**About this exercise**
Give back the material word for word, from its first line through the line that contains "мире освещение играет ключевую роль не тольк", with both ends included.

**Source data**
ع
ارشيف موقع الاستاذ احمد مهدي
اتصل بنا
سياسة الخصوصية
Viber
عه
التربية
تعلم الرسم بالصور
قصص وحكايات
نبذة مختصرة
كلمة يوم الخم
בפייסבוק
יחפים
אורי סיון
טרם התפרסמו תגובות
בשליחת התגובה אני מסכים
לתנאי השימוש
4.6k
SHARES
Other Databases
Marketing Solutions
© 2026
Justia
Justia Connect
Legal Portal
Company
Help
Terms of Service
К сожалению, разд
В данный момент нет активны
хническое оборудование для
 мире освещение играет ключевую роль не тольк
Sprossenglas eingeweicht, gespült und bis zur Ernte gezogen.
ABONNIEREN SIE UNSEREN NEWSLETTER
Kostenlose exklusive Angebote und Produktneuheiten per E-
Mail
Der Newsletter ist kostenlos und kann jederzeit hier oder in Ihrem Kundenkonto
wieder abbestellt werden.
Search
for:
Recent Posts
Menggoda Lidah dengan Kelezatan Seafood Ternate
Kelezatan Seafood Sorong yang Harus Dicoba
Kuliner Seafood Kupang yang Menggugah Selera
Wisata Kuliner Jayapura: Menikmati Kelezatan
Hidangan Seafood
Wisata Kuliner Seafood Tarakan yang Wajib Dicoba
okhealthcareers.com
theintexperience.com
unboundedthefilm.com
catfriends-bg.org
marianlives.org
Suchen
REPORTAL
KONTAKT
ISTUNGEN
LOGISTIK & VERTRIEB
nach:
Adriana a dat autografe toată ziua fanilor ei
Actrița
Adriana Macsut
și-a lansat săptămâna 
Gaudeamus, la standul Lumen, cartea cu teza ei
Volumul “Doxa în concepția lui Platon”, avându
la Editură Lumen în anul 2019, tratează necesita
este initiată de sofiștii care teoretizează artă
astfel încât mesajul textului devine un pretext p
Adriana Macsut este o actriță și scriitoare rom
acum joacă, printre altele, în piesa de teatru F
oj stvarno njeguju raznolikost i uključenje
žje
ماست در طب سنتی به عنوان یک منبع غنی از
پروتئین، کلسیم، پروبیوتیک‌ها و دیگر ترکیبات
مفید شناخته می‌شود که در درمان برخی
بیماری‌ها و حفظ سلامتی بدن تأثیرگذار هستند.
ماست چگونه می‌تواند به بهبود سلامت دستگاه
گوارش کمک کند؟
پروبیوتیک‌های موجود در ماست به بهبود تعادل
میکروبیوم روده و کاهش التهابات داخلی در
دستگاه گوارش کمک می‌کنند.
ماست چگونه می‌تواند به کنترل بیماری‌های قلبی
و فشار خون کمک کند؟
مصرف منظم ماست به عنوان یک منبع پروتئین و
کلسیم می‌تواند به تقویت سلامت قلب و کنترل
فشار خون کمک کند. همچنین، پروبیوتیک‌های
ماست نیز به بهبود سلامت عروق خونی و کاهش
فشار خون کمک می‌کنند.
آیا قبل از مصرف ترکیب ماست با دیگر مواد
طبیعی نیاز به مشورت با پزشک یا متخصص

**Solution for this problem**
ع
ارشيف موقع الاستاذ احمد مهدي
اتصل بنا
سياسة الخصوصية
Viber
عه
التربية
تعلم الرسم بالصور
قصص وحكايات
نبذة مختصرة
كلمة يوم الخم
בפייסבוק
יחפים
אורי סיון
טרם התפרסמו תגובות
בשליחת התגובה אני מסכים
לתנאי השימוש
4.6k
SHARES
Other Databases
Marketing Solutions
© 2026
Justia
Justia Connect
Legal Portal
Company
Help
Terms of Service
К сожалению, разд
В данный момент нет активны
хническое оборудование для
 мире освещение играет ключевую роль не тольк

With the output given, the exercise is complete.